O yüzden yavaşça yatağımdan kalktım ve masama geçtim. Birkaç gün öncesine kadar ne yazacağımı bilemezken, bugün aklım sanki biraz daha aydınlanmıştı.

Karanlığa sürüklenen bir aydınlık..

Hayır, bunu düşünmeyecektim. Düşünmeyecektim, çünkü Kerem'i hayatımda tutmaya ihtiyacım vardı. Onu göremesem de, varlığının olması, uzaklardan bir yerden beni düşündüğünü bilmek bile çoğu zaman yetiyordu.

Bir kağıt çıkardım ve bugün elime siyah bir kalem aldım. Yazdıklarımın çok tatlı şeyler olduğuna inanmıyordum ve ona da bunu inandırmak istemedim.

'Kerem..'

Evet bu iyiydi.

'Uzun süredir sana bir mektup yazmadığımı hatırladım. Böyle şeyleri sevdiğimi bilirsin. Hem telefondan daha samimi.. Her neyse. Nasılsın? Neler yapıyorsun? Ben iyiyim, soracağını bildiğimden şimdiden teşekkür ederim. Her şey güzel gidiyor.'

Her şey gerçekten güzel mi gidiyordu? Bazen insanlara ne kadar rahat yalan söyleyebildiğimizi düşündüm. Doğruları yakınımızdaki insana daha rahat açıklayabilirdik, ama bunun için bile sıkıntı yaşatıyorduk kendimize.
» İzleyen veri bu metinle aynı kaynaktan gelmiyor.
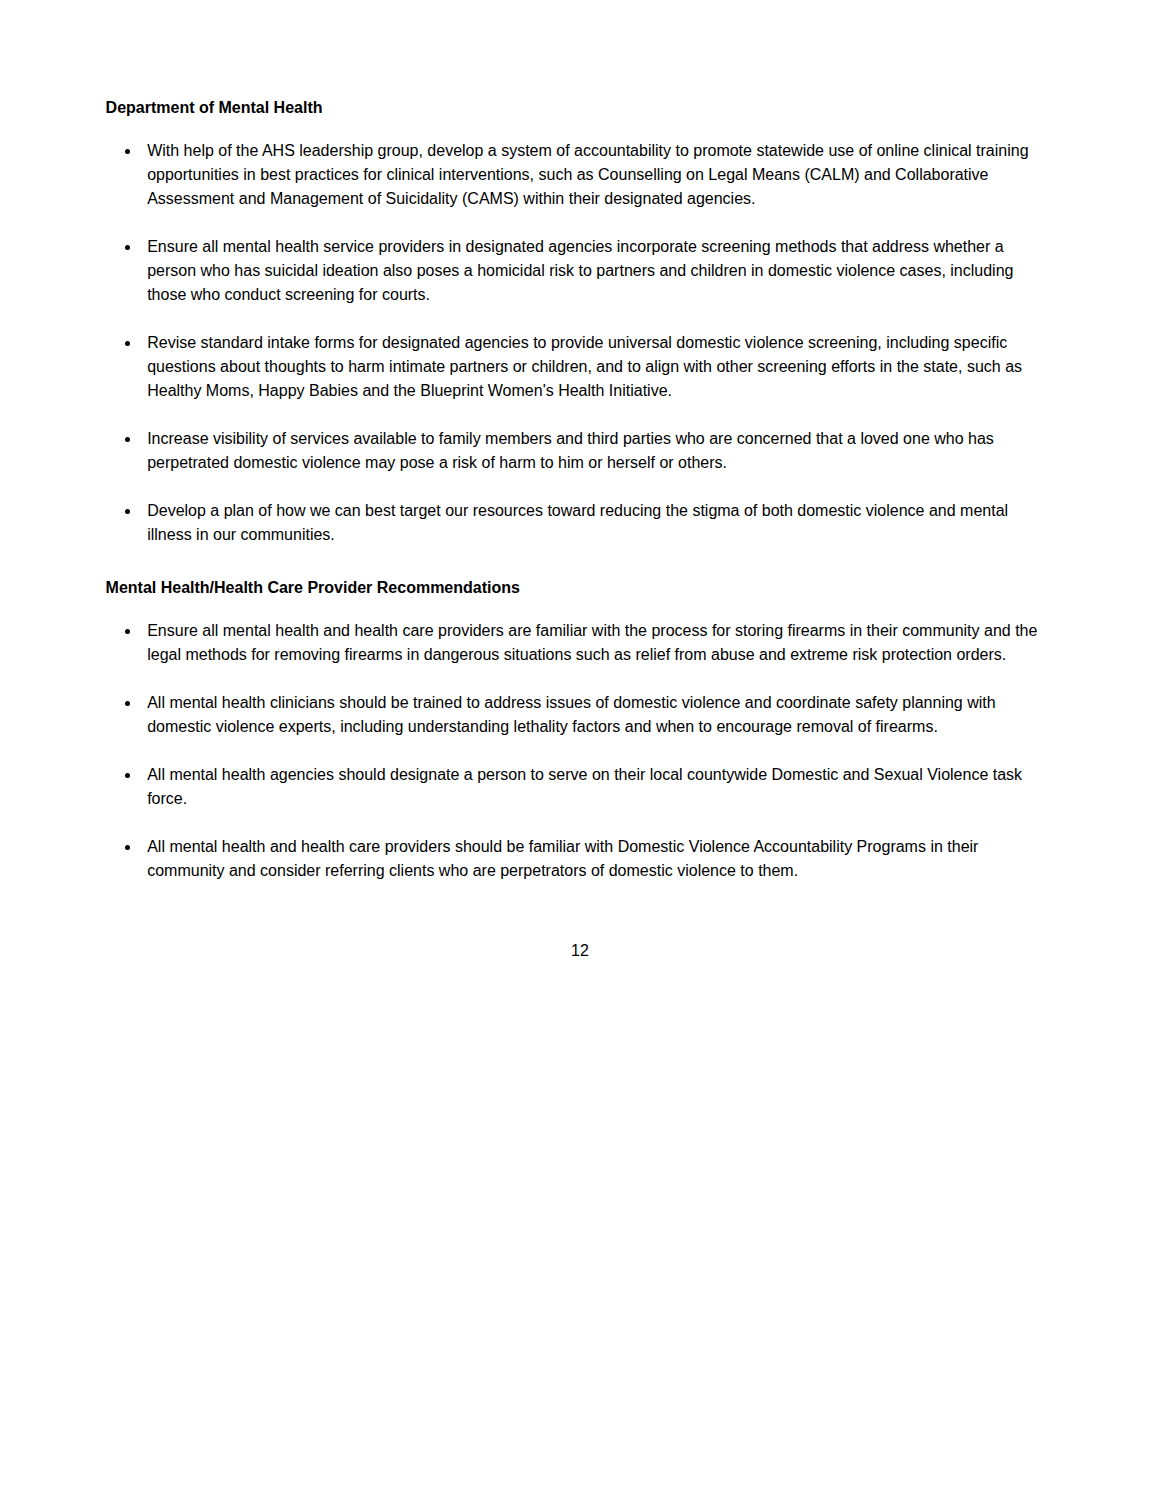Department of Mental Health
With help of the AHS leadership group, develop a system of accountability to promote statewide use of online clinical training opportunities in best practices for clinical interventions, such as Counselling on Legal Means (CALM) and Collaborative Assessment and Management of Suicidality (CAMS) within their designated agencies.
Ensure all mental health service providers in designated agencies incorporate screening methods that address whether a person who has suicidal ideation also poses a homicidal risk to partners and children in domestic violence cases, including those who conduct screening for courts.
Revise standard intake forms for designated agencies to provide universal domestic violence screening, including specific questions about thoughts to harm intimate partners or children, and to align with other screening efforts in the state, such as Healthy Moms, Happy Babies and the Blueprint Women's Health Initiative.
Increase visibility of services available to family members and third parties who are concerned that a loved one who has perpetrated domestic violence may pose a risk of harm to him or herself or others.
Develop a plan of how we can best target our resources toward reducing the stigma of both domestic violence and mental illness in our communities.
Mental Health/Health Care Provider Recommendations
Ensure all mental health and health care providers are familiar with the process for storing firearms in their community and the legal methods for removing firearms in dangerous situations such as relief from abuse and extreme risk protection orders.
All mental health clinicians should be trained to address issues of domestic violence and coordinate safety planning with domestic violence experts, including understanding lethality factors and when to encourage removal of firearms.
All mental health agencies should designate a person to serve on their local countywide Domestic and Sexual Violence task force.
All mental health and health care providers should be familiar with Domestic Violence Accountability Programs in their community and consider referring clients who are perpetrators of domestic violence to them.
12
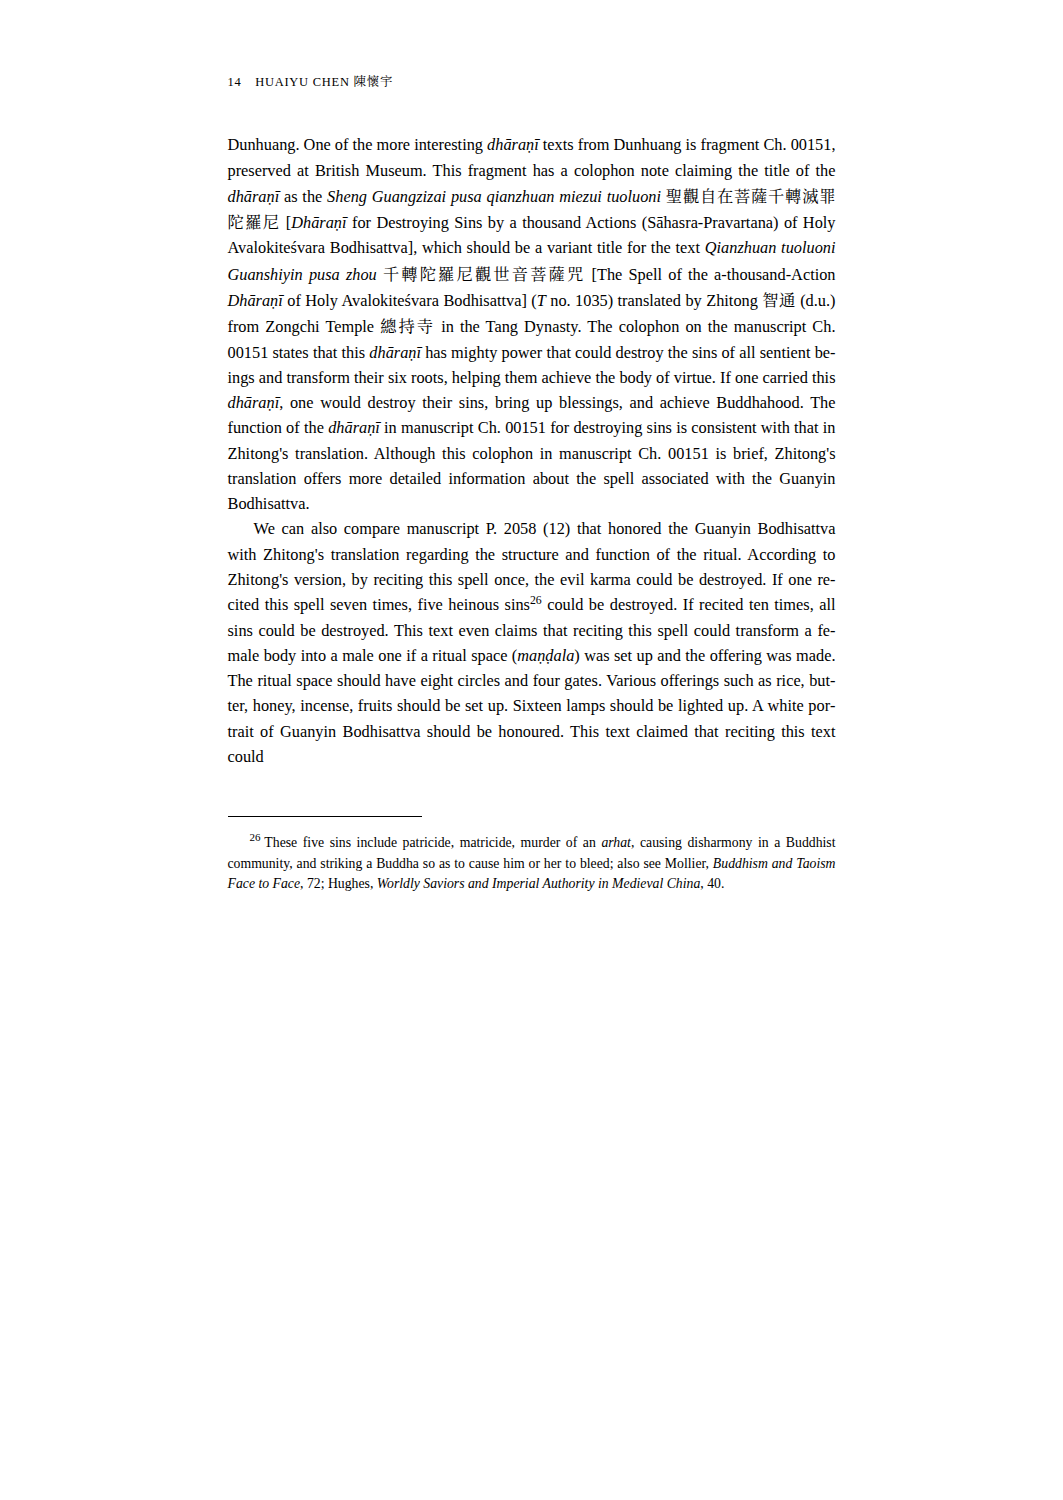14 HUAIYU CHEN 陳懷宇
Dunhuang. One of the more interesting dhāraṇī texts from Dunhuang is fragment Ch. 00151, preserved at British Museum. This fragment has a colophon note claiming the title of the dhāraṇī as the Sheng Guangzizai pusa qianzhuan miezui tuoluoni 聖觀自在菩薩千轉滅罪陀羅尼 [Dhāraṇī for Destroying Sins by a thousand Actions (Sāhasra-Pravartana) of Holy Avalokiteśvara Bodhisattva], which should be a variant title for the text Qianzhuan tuoluoni Guanshiyin pusa zhou 千轉陀羅尼觀世音菩薩咒 [The Spell of the a-thousand-Action Dhāraṇī of Holy Avalokiteśvara Bodhisattva] (T no. 1035) translated by Zhitong 智通 (d.u.) from Zongchi Temple 總持寺 in the Tang Dynasty. The colophon on the manuscript Ch. 00151 states that this dhāraṇī has mighty power that could destroy the sins of all sentient beings and transform their six roots, helping them achieve the body of virtue. If one carried this dhāraṇī, one would destroy their sins, bring up blessings, and achieve Buddhahood. The function of the dhāraṇī in manuscript Ch. 00151 for destroying sins is consistent with that in Zhitong's translation. Although this colophon in manuscript Ch. 00151 is brief, Zhitong's translation offers more detailed information about the spell associated with the Guanyin Bodhisattva.
We can also compare manuscript P. 2058 (12) that honored the Guanyin Bodhisattva with Zhitong's translation regarding the structure and function of the ritual. According to Zhitong's version, by reciting this spell once, the evil karma could be destroyed. If one recited this spell seven times, five heinous sins26 could be destroyed. If recited ten times, all sins could be destroyed. This text even claims that reciting this spell could transform a female body into a male one if a ritual space (maṇḍala) was set up and the offering was made. The ritual space should have eight circles and four gates. Various offerings such as rice, butter, honey, incense, fruits should be set up. Sixteen lamps should be lighted up. A white portrait of Guanyin Bodhisattva should be honoured. This text claimed that reciting this text could
26 These five sins include patricide, matricide, murder of an arhat, causing disharmony in a Buddhist community, and striking a Buddha so as to cause him or her to bleed; also see Mollier, Buddhism and Taoism Face to Face, 72; Hughes, Worldly Saviors and Imperial Authority in Medieval China, 40.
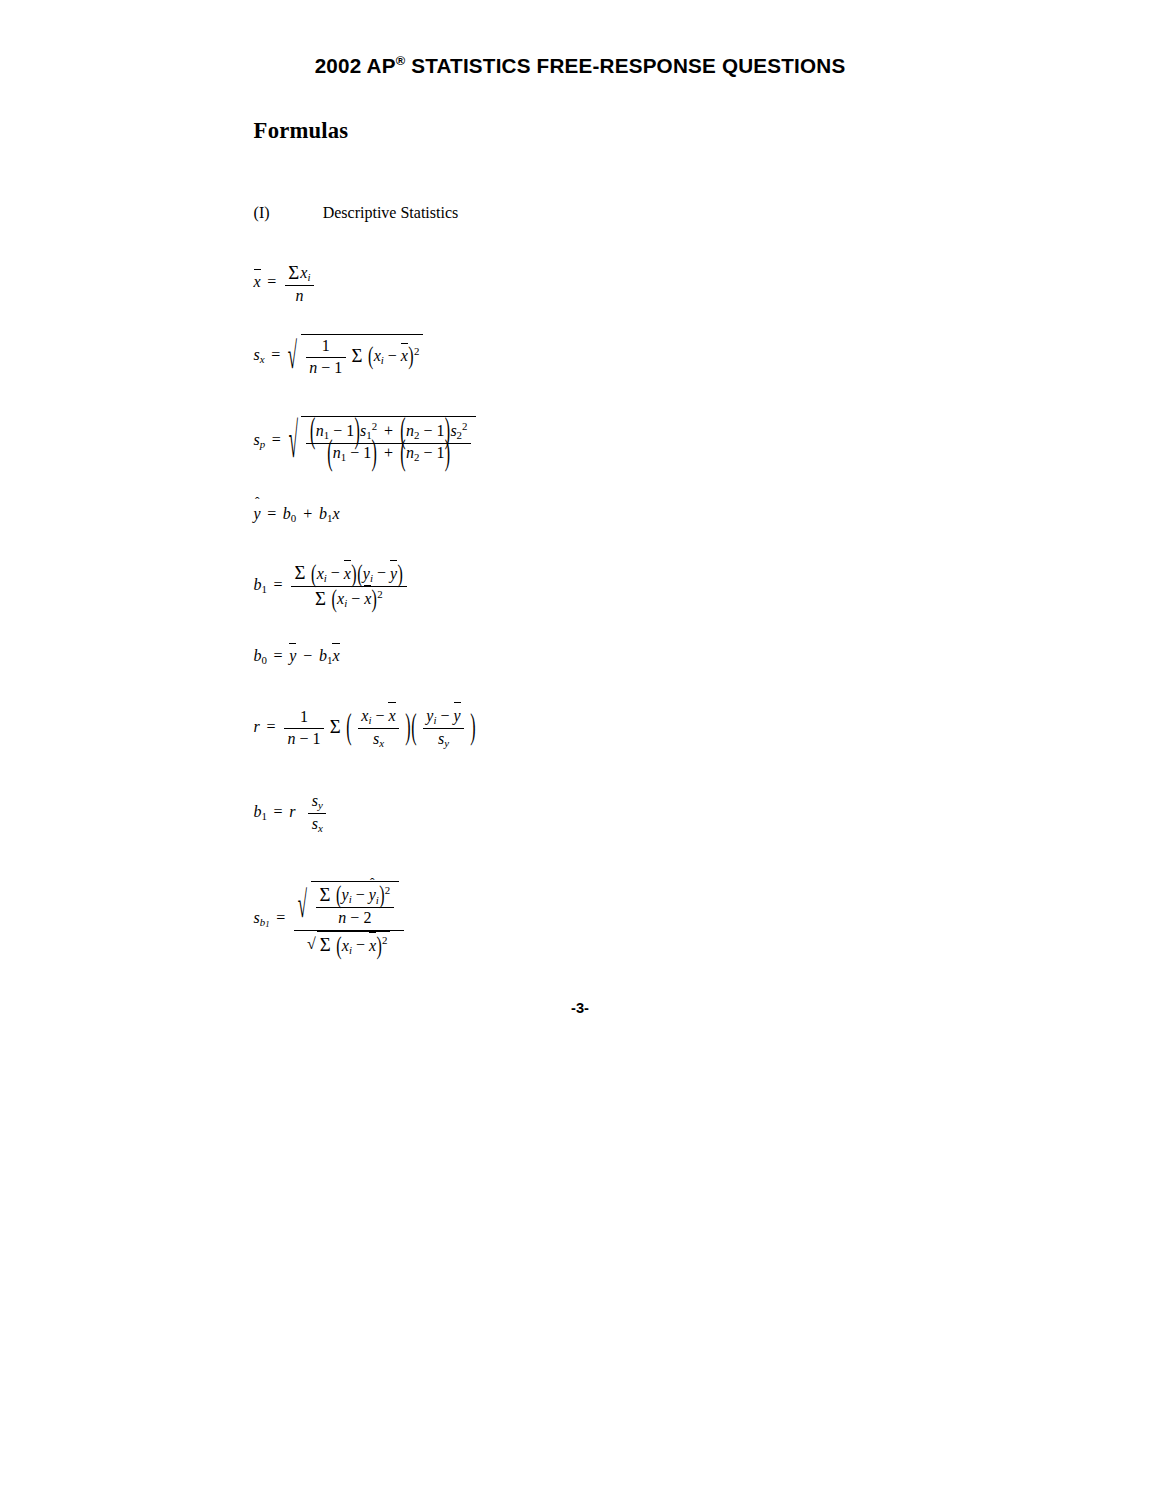2002 AP® STATISTICS FREE-RESPONSE QUESTIONS
Formulas
(I) Descriptive Statistics
x = Σxi n
sx = √ 1 n − 1 Σ (xi − x) 2
sp = √ (n1 − 1) s12 + (n2 − 1) s22 (n1 − 1) + (n2 − 1)
̂y = b0 + b1 x
b1 = Σ (xi − x)(yi − y) Σ (xi − x) 2
b0 = y − b1 x
r = 1 n − 1 Σ ( xi − x sx )( yi − y sy )
b1 = r sy sx
sb1 = √ Σ (yi − ̂y i) 2 n − 2 √ Σ (xi − x) 2
-3-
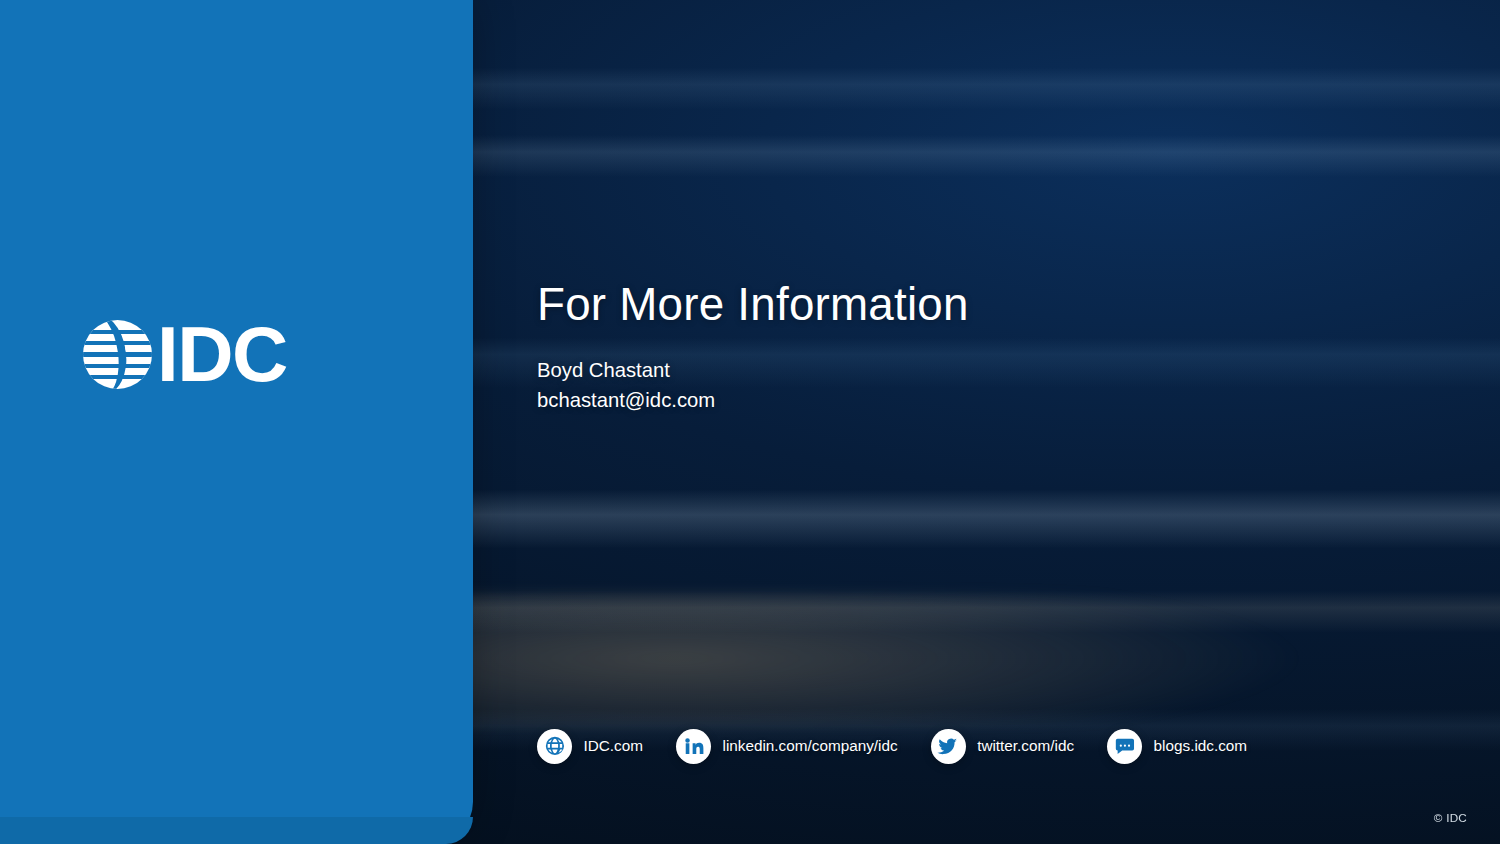IDC
For More Information
Boyd Chastant
bchastant@idc.com
IDC.com linkedin.com/company/idc twitter.com/idc blogs.idc.com
© IDC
Ona yalan söylemek zorunda olmamalıydım.

Bir anda mektubu yırtıp, yenisini yazmaya başladım.

'Sevgili Kerem, Nasılsın? Beni sorarsan hiç iyi değilim. Senin uzakta olmanın verdiği sıkıntıyı hala yaşıyorum. Biliyorum sana ilginç geliyor, ama galiba alışamıyorum. Yanımda olmanı çaresizce isterken hayata devam etmeye çalışıyorum. Eski günlerdeki gibi, ayrılmaz ikili olmak istiyorum. Yine saçlarımı çekip, örgülerimi bozmanı istiyorum.

İyi değilim Kerem, çünkü sevgilini kıskandığımı fark ettim. Onu benden daha çok seveceğini düşünmeye başladım ve bu dudaklarınla inkar edilmedikçe kalbim acıyacak biliyorum. On yıldır ayrıyız ve seni beş yıl önce gördüğümü biliyorum. Ama sana en yakın olan benim, değil mi? Bunu yalanlayamazsın. Kim o kız? Lanet olası o kız kim ve benim yerime geçmeye çalışıyor?! Ya sen! Sen nasıl onunla daha çok zaman geçirip, beni ihmal edersin?! Suçlu olduğunu kabul et ve o lanet lordlar gibi kibarca haklılığımı ilan et!'

Kalemimi sertçe masaya bıraktım ve ellerimi başıma dayadım. Böyle olmazdı. Her şey güzeldi, her şey rayında ilerliyordu. Bir şeyleri bozup, karıştırmanın bir anlamı yoktu. Yaşadığım hayata artık alışmam gerekiyordu. Ayak uydurmam gereken bir düzen vardı ve hayal dünyasında yaşamaktan vazgeçmeliydim.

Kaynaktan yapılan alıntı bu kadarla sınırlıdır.